Our current study has some limitations. For instance, it was a retrospective single-centre study using a small sample size and so the findings may not be robust compared with data from other facilities that have higher rates of MDROs. Additionally, we did not assess the severity of disease nor did we include a control group. We were also unable to assess potential complications from the use of broad spectrum or multiple antibiotics. We defined delayed de-escalation as >24 hours after final sensitivities and susceptibilities rather than the time from the gram stain results and we did not evaluate whether doses were optimized based on minimum inhibitory concentration (MIC) results for specific microorganisms and antibiotics. Finally, we did not evaluate whether the treating physician or the ASP pharmacist performed the de-escalation.

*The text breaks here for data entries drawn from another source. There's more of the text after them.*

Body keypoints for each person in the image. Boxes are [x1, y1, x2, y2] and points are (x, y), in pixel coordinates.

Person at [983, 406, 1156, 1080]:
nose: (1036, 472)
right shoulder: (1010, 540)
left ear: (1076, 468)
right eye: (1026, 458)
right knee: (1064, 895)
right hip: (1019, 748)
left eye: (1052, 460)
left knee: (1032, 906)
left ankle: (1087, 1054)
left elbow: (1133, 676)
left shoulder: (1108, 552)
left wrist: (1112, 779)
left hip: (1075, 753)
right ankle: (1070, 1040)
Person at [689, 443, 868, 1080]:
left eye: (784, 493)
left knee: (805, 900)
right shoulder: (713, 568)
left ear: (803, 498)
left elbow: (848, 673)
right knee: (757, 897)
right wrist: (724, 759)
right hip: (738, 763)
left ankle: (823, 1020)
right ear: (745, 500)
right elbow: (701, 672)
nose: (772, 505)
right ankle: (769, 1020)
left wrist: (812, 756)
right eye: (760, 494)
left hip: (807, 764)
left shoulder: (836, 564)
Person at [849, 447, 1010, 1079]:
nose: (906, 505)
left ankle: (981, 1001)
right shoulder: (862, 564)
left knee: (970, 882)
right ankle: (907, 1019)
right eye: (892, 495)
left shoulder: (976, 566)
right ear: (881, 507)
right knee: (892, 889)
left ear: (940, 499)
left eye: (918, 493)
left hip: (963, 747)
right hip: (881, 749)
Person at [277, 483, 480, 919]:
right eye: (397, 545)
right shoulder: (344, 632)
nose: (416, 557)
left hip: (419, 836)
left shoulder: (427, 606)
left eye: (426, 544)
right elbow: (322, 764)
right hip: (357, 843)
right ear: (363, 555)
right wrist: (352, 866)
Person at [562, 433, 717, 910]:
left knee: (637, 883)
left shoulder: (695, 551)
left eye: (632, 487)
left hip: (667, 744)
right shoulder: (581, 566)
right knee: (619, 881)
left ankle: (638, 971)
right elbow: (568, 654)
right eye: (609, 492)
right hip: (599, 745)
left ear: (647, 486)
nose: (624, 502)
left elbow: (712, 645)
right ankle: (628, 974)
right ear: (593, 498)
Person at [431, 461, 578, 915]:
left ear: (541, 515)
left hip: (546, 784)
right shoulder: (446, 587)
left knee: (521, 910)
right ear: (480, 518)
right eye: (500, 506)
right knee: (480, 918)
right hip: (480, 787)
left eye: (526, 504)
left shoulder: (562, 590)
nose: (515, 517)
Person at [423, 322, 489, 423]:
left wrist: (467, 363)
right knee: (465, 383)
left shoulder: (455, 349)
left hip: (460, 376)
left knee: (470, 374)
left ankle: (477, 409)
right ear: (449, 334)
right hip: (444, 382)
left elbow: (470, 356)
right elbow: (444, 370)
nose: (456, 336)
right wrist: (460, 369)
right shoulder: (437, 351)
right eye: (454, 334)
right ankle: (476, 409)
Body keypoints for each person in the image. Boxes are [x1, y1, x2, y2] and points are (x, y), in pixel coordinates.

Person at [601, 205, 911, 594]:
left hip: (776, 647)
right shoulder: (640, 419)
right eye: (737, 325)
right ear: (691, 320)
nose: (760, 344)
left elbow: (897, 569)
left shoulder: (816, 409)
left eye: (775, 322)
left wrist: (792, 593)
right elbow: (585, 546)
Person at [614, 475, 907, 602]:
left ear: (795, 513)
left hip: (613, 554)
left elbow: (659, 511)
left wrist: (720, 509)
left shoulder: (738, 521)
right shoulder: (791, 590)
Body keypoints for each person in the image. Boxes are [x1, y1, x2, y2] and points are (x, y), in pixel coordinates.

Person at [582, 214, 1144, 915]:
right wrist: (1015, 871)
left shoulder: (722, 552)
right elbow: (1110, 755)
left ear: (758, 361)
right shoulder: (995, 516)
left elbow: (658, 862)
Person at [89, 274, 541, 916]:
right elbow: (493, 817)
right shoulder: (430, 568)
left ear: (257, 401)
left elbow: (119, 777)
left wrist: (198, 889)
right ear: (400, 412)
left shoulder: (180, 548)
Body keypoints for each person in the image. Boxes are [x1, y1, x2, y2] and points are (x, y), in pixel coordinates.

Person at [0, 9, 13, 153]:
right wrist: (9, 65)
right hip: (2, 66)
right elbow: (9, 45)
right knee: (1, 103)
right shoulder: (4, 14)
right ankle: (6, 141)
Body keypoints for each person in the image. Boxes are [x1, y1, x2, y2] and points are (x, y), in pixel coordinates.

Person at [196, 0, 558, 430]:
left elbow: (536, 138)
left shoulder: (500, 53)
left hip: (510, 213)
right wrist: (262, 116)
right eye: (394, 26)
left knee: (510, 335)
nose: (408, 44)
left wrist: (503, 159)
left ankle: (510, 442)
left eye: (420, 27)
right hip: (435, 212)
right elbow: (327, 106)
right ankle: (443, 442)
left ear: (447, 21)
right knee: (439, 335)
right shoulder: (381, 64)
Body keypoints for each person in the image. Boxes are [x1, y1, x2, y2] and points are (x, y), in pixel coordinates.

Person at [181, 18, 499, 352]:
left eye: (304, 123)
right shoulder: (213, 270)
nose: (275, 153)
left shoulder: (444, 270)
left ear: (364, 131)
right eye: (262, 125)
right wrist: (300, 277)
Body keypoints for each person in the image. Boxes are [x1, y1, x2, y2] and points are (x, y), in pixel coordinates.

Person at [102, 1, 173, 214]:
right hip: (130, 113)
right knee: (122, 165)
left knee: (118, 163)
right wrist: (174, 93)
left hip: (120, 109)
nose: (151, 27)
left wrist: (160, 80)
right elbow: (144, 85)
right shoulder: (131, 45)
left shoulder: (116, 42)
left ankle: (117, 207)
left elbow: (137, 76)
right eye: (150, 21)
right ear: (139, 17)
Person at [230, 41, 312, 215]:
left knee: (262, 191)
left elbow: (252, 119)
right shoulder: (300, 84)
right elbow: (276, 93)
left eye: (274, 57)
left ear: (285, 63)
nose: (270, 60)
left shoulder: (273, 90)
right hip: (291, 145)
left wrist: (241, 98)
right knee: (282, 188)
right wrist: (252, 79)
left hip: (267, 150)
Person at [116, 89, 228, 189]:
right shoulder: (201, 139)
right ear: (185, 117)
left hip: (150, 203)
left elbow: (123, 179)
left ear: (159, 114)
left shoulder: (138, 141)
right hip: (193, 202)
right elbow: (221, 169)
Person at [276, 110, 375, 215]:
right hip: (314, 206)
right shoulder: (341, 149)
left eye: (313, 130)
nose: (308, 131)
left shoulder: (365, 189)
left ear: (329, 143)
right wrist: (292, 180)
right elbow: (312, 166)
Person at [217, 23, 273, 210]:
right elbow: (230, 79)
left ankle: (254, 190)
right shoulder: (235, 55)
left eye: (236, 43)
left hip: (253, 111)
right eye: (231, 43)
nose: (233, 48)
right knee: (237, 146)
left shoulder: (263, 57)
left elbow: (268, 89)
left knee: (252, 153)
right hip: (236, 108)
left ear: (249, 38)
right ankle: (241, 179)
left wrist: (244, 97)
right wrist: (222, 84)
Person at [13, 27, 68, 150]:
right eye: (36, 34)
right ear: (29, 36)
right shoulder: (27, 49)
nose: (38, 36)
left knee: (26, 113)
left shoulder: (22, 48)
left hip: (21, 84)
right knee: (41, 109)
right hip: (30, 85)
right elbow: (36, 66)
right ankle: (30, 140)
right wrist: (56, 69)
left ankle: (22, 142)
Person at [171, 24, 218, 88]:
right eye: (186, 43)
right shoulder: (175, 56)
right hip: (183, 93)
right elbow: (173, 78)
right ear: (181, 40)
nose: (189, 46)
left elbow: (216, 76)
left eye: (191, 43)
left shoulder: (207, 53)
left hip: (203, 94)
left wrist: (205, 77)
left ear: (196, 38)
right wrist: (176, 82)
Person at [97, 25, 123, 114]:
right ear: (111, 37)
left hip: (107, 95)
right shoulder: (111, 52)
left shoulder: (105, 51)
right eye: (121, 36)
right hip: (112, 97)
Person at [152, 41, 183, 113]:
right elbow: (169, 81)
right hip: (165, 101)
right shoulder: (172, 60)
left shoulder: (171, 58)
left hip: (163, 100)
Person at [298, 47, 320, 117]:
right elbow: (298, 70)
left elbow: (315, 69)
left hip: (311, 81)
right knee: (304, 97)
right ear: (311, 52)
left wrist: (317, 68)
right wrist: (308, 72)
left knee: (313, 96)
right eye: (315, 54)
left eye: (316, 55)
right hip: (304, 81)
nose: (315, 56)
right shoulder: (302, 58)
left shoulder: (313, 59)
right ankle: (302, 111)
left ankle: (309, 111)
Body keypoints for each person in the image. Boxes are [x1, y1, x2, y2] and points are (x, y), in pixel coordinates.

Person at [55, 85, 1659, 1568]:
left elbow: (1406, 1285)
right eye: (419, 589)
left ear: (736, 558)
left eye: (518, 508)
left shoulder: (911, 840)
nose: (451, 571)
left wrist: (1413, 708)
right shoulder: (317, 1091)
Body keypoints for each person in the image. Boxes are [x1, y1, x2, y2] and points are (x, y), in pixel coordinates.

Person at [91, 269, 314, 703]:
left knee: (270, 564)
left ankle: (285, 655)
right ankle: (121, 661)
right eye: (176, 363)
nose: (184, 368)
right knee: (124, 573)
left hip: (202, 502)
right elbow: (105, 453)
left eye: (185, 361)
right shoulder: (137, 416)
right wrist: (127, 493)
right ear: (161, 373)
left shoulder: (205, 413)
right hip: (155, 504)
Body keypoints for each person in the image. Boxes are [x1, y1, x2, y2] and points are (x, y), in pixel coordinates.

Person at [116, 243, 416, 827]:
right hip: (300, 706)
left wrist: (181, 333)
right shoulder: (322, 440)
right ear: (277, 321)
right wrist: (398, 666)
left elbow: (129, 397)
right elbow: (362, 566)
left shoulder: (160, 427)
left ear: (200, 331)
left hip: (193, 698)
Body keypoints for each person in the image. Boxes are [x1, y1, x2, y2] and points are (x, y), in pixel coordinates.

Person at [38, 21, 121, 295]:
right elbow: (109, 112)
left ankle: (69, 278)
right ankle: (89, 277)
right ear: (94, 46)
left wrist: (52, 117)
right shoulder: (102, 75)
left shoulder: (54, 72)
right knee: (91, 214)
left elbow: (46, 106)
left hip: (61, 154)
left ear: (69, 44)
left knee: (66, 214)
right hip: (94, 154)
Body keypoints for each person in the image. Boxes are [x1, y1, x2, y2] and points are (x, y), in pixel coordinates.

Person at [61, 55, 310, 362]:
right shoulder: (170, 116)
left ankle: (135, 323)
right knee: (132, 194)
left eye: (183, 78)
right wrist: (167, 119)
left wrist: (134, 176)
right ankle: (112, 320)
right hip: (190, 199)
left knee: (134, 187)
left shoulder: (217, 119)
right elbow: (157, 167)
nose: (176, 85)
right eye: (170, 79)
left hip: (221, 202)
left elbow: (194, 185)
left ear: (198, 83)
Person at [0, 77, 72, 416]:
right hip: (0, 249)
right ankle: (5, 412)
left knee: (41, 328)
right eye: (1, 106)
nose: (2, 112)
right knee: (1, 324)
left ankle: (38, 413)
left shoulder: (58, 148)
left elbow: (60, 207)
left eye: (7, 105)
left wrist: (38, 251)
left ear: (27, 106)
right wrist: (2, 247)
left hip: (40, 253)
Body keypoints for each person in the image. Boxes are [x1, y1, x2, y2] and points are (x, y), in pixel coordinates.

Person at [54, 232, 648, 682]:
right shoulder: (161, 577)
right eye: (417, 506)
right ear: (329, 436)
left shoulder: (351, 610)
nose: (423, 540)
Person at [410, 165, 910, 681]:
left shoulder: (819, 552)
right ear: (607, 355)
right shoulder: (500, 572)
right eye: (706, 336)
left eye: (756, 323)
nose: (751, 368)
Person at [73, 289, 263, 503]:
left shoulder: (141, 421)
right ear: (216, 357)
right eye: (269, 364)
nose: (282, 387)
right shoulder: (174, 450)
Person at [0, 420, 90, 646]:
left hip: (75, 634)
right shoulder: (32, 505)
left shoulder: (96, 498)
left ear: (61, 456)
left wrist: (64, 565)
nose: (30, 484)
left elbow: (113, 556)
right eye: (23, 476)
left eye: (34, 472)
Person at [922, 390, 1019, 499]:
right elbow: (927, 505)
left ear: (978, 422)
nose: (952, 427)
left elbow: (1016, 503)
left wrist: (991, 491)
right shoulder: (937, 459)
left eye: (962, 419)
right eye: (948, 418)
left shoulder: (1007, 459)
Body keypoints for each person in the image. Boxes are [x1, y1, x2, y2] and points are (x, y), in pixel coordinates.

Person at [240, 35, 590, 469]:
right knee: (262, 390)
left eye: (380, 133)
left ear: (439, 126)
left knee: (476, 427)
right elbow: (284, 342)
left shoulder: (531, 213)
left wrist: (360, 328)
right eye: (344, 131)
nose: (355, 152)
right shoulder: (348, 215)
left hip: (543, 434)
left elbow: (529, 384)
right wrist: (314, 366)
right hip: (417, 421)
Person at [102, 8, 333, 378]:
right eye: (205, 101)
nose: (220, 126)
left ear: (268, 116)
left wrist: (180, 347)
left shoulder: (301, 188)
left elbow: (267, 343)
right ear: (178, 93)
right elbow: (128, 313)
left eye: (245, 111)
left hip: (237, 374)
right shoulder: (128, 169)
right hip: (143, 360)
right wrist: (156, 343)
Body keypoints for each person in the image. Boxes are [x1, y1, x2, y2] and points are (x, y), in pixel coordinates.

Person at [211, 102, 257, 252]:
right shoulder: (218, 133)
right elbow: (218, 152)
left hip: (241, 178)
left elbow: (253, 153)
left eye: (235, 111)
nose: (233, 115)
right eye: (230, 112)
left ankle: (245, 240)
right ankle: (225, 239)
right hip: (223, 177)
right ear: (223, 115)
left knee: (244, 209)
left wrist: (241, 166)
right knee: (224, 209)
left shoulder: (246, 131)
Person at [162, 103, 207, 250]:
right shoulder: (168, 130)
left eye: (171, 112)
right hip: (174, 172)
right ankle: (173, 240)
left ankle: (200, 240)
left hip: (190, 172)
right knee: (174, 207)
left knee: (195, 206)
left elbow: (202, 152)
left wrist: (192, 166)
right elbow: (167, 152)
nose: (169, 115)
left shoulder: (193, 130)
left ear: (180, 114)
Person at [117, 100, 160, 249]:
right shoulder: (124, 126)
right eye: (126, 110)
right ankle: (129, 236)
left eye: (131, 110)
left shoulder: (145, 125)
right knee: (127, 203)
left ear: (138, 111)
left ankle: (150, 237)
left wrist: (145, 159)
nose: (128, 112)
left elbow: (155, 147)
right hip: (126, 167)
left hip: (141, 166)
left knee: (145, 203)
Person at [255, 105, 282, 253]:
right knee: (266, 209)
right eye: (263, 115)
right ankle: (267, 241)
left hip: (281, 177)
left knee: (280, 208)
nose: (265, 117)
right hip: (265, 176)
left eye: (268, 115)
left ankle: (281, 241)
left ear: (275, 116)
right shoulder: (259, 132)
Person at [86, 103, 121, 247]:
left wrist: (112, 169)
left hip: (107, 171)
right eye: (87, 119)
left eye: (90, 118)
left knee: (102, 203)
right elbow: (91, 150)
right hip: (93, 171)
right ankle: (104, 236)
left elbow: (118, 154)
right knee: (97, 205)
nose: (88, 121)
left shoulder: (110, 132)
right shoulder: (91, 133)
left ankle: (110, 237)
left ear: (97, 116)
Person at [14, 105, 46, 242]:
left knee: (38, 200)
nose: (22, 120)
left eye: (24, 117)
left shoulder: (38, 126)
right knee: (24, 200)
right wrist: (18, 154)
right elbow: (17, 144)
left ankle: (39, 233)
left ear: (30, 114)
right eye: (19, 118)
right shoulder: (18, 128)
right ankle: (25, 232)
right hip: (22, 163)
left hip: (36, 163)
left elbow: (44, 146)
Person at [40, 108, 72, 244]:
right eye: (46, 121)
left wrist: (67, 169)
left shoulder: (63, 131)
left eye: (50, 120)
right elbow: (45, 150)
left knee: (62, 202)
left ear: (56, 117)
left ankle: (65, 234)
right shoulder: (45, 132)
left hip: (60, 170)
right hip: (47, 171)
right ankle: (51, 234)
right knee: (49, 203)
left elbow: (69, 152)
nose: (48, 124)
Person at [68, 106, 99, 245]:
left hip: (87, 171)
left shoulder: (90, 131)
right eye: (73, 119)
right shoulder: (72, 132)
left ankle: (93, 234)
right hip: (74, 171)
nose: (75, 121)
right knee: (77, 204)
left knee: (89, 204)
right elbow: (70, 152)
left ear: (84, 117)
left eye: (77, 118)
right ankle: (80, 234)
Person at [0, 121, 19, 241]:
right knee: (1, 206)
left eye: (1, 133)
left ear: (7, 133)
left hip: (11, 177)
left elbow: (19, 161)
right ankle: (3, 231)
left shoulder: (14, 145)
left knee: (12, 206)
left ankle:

Selecting the most appropriate and cost effective rapid diagnostic test is challenging given the wide range of commercially available diagnostic tools, some of which require labour-intensive clinical laboratory work with high complexity.[12] In addition, practitioner awareness of the usefulness of rapid diagnostic testing may be limited. For example, a study found that only 60% of practicing physicians adjusted their patients’ therapy based on rapid-blood-culture-identification results, and therefore, de-escalation of antimicrobial therapy was not optimal.[27] Although we observed a low prevalence of resistant Gram-negative pathogens, the median time from Gram stain to final culture was 29.4 hours and so the introduction of rapid diagnostics tests may be of beneficial value in reducing any unnecessary use of broad-spectrum antibiotics. While we did not examine the cost of therapy, the use of rapid diagnostic testing may have an impact on the overall cost, as well as decrease resistance rates.[25] A prospective study is required to determine the utility and possible cost reduction involved in the implementation of rapid diagnostic testing coupled with ASP in a large patient sample.

Declaration of conflicting interest

The authors declare that there are no conflicts of interest.